The novel I’m currently working on is based on a year in the life of a woman named Eliza Anderson, who edited a magazine in Baltimore in 1807. Anderson got into a lot of journalistic vendettas that year, some of them stemming from the fact that she was a woman engaging in activities that women at the time weren’t supposed to engage in, and some of them stemming from the fact that she was vehement in voicing opinions that proved controversial.
One of the things that outraged her fellow Baltimoreans was Anderson’s denunciation of her hometown as a cultural wasteland. It’s hard to assess how accurate this claim was, but Baltimore was a town that had grown rapidly—it was the third largest city in the country, and it basically hadn’t even existed thirty years before. There was a lot of new money around, possibly unallied to a great deal of sophistication. Unlike New York, Boston, and Philadelphia, Baltimore hadn’t had time to develop many cultural institutions. And unlike Europe, the United States as a whole lacked an aristocracy that saw the support of the arts as one of its civic duties.

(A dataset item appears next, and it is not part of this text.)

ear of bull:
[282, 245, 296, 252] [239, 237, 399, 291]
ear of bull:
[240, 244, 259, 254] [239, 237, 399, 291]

In an essay that ran in May 1807 in her magazine, The Observer, Anderson delivered an impassioned lament on the state of the fine arts in Baltimore, and the lack of support that condemned a Mr. Nenninger—a German violinist residing in town—and other European musicians to make a living by “teaching brats without ear or attention” and “playing cotillions to dancers who have no idea of measure.” She declared that Baltimoreans’ “insensibility on this point is Vandalism indeed—yes, Vandalism, we cannot refrain from giving its true and merited epithet.”
This “Vandalism” comment—along with another line in which she labeled Baltimore “the very Siberia of the arts”—caused a sensation. Challenged to retract both expressions, Anderson instead repeated them, and apparently took great pleasure in doing so.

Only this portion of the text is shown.